- Work item -
How many lines of the items below contain the string "excluding"? Reply with the number alone.

- Working data -
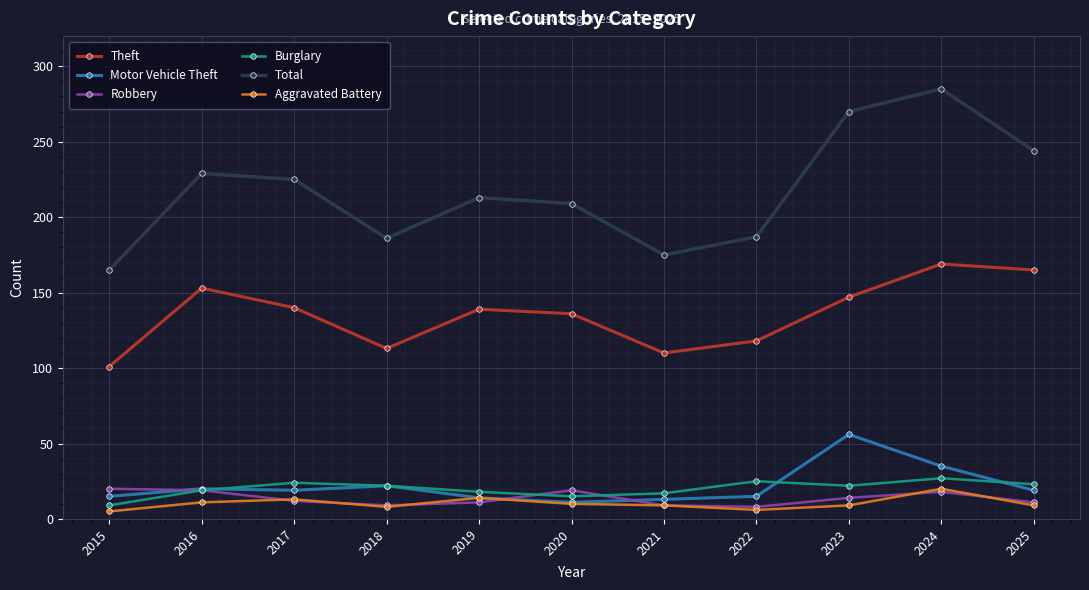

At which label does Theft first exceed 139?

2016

==

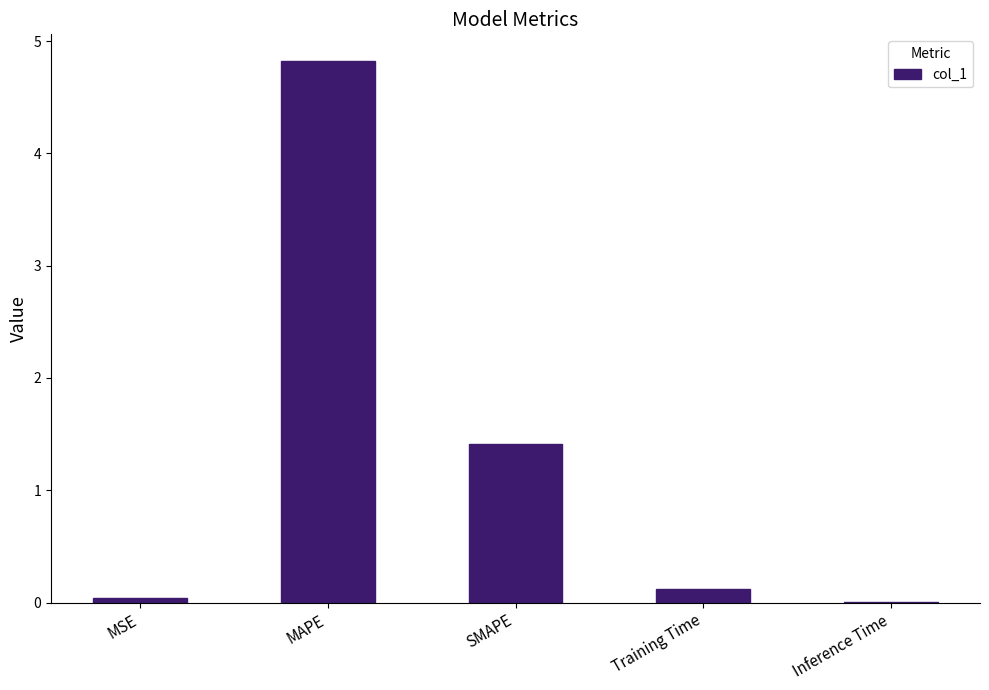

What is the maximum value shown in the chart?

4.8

...

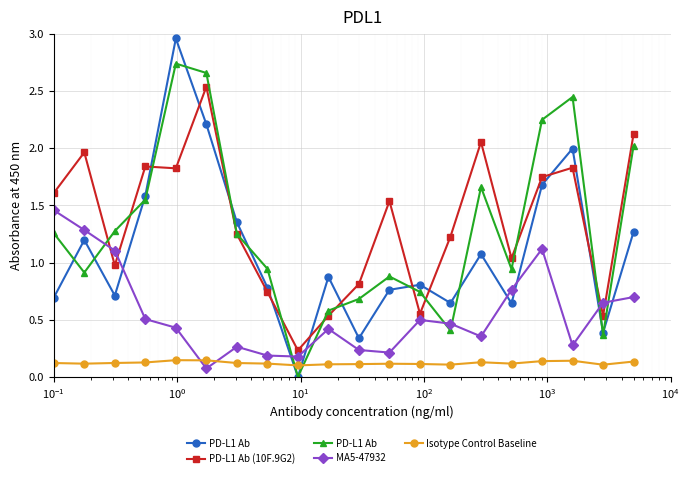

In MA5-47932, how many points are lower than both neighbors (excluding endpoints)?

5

- Task answer -
1